Wg mnie bardzo dobre kino, całkiem nieźle oddające czasy jakim przyszło żyć naszym rodzicom i dziadkom. Szkoda tylko, że niektóre dzieciaki, które tutaj wypisują bzdury, nie mają zielonego pojęcia jak było, jak wszystkiego brakowało, jak ludzie bali się komunistów, etc.
bali się, była bieda, czyli współpraca z SB usprawiedliwiona. Ludzie otwórzcie oczy...
Kompletnie czym innym jest wspolpraca a czym innym podpis pod presja. Czarne/ Biale i koniec?
Sam nie masz zielonego pojęcia, a "wiedzą" wyniesioną ze współczesnej podstawówki możesz sobie niestety wiesz co podetrzeć.
Dzieciaki powiadasz? Proszę bardzo, oto tekst napisany przez byłego działacza Solidarności: http://opolczykpl.wordpress.com/2014/12/13/kartka-z-kalendarza-13-grudnia-2/#com ments
I jakie wnioski wyciąga ten były opozycjonista po ponad 30 latach?
Ano takie:
"Choć wtedy sam wylądowałem w grudniu w „internacie” i ciskałem gromy na WRON-ę dzisiaj stanu wojennego nie potępiam. Gdyby można było cofnąć zegar historii do sierpnia 1980 a ja miałbym dzisiejszą wiedzę, to znając mój temperament podejrzewam, że na ochotnika zapisałbym się do ZOMO. Aby naiwnych, durnych, zaślepionych prozachodnią propagandą opozycjonistów (takich jak ja wtedy) lać pałą po ich łepetynach.
Ogłupiono nas, zaślepiono nas, wmówiono nam, że walczymy o wolną Polskę. A walczyliśmy o jarzmo i zniewolenie o wiele gorsze od niezbyt uciążliwej po 1956 roku politycznej dominacji ZSRR nad PRL-em."

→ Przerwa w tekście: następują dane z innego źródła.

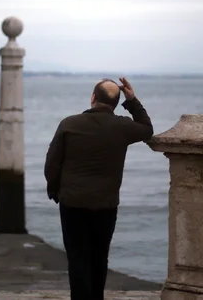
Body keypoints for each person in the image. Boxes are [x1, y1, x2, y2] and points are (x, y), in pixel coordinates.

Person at [44, 77, 153, 300]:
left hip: (73, 204)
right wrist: (132, 101)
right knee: (99, 258)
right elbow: (147, 129)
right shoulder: (122, 126)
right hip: (106, 205)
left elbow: (52, 164)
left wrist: (56, 191)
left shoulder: (69, 124)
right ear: (115, 103)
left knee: (77, 259)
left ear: (92, 98)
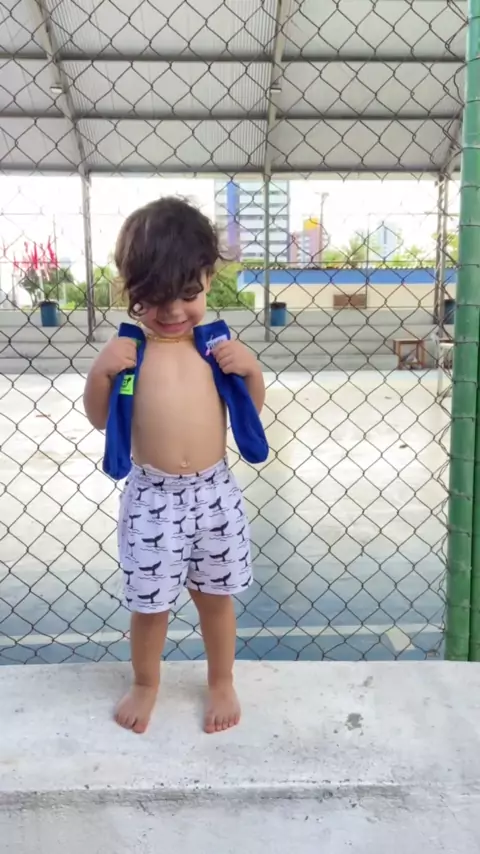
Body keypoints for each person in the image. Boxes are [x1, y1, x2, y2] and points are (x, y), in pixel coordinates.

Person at [83, 197, 265, 735]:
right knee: (150, 606)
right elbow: (100, 418)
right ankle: (146, 683)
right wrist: (100, 373)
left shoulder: (214, 350)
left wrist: (251, 371)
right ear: (130, 290)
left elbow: (247, 412)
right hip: (153, 497)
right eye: (154, 298)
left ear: (208, 279)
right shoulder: (132, 354)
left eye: (188, 294)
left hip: (215, 493)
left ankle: (221, 680)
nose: (172, 311)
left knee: (216, 599)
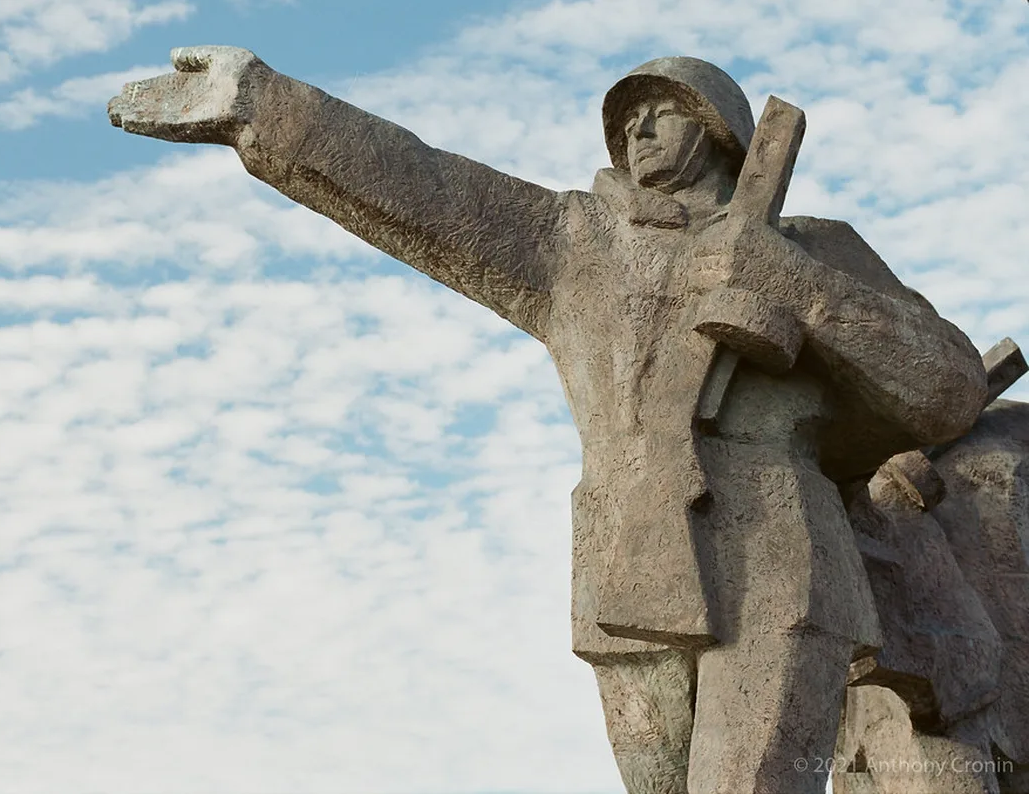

A to jeden z komentarzy pod tekstem (też zapewne wg ciebie przez dzieciaka pisany):
"Panie Andrzeju, jak kiedyś pisałem, nie zawsze z Panem się zgadzam. Jednak w tym artylule zgadzam się z każdą literą. Pamiętam stan wojenny, Miałem szczęście (piszę to z dumą) być dorosłym, pracującym na siebie i rodzinę człowiekiem w socjaliźmie (czy jak chcą niektórzy – w „komunie”), a potem 25 lat w „nowej, niepodległej”, aż do dziś. Mam punkt odniesienia, mam doświadczenie i porównanie, Nic dodać, nic ująć. Zaczynam wiek „mocno średni”, zaczynam chorować. W złej komunie miałem zabiegi za darmo i natychmiast. W „nowej, niepodległej” mam czekać, jako szczęściarz i w pokorze zresztą, pół roku (tylko!!), bo owa niepodległa od 25 lat nie potrafi się uporać z tym, co zła komuna miała w małym palcu. Byłem w opozycji, miałem nadzieję na sprawiedliwsze jutro. Dziś odpowiadam tym, co szastają frazesami w stylu „lepszy w wolności kąsek lada jaki, niźli w niewoli przysmaki”: spróbuj tych wolnościowch kąsków, a zwłaszcza nakarm nimi własne dzieci i wnuki. Spróbuj ich tu, nie w Norwegii czy Irlandii za „ojro”. Jeśli nie widzimy krat bo są daleko – nie znaczy, że jesteśmy wolni. Przehandlowaliśmy kraj za kolorowe paciorki. Pozdrawiam Pana."